Released in April of 1971, 'L.A. Woman' was the final album the the Doors made with Jim Morrison. Within three months of its release, the singer would be dead. Sad as his lost is, talk about going out on a high note!

The track holds up as one of the finest recorded statements from one of rock's greatest bands and lands itself here at No. 18 on our list of the Top 100 Classic Rock Songs.

So many things about this album are truly iconic, one of which is certainly the title track. In nearly eight minutes of glory, the Doors take the listener on a wild ride down a road that winds, bends, twists, and turns as the vehicle accelerates, then let's it's foot off the gas slightly, before driving us off into the sunset.
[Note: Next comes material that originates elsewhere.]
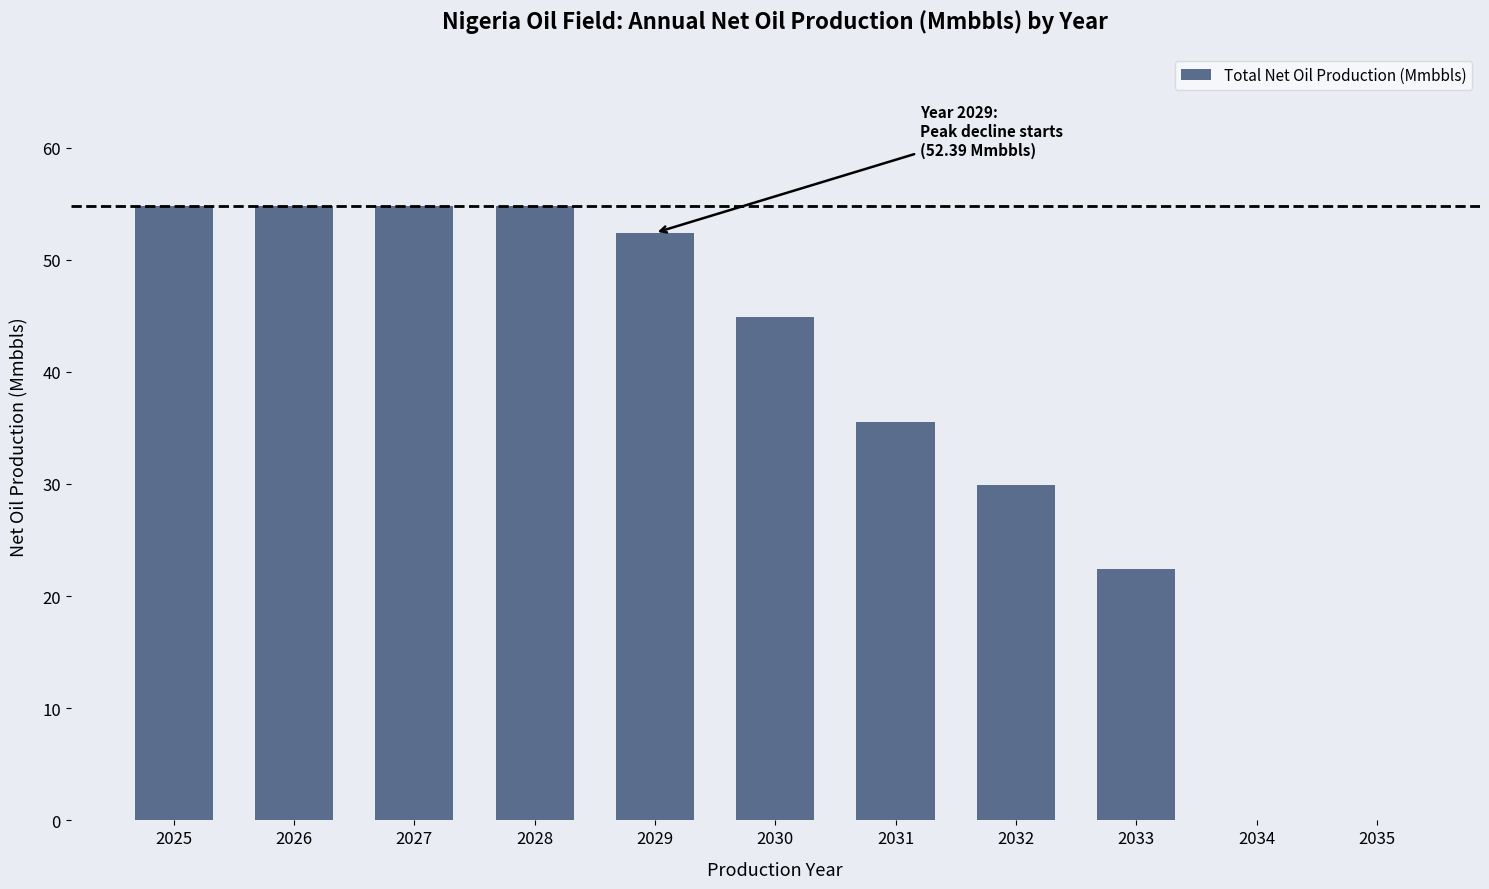

What is the sum of all values?

404.2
It is certainly one of the Doors' brightest shining recorded moments. With the opening sound of auto acceleration leading straight into the driving beat of John Densmore, Ray Manzerek's pulsating organ and Robbie Krieger's slithering guitar line, the ground work is laid for Morrison's gruff and demanding vocal.

The "Lizard King" certainly rises to the occasion. More than ever, he conjures up the old bluesman within that contradicts the 27 year old man at the mic, with his world-wise, take-no-prisoners attitude in full force. The band, and Morrison, play like the ship is going down, which of course, it was.

Written by all four members, the song captures all the best elements of the group's music. The haunting sense of mystery and road-weary poetry lock up with primal instinct, below the waist rock and roll, to create the definitive Doors song.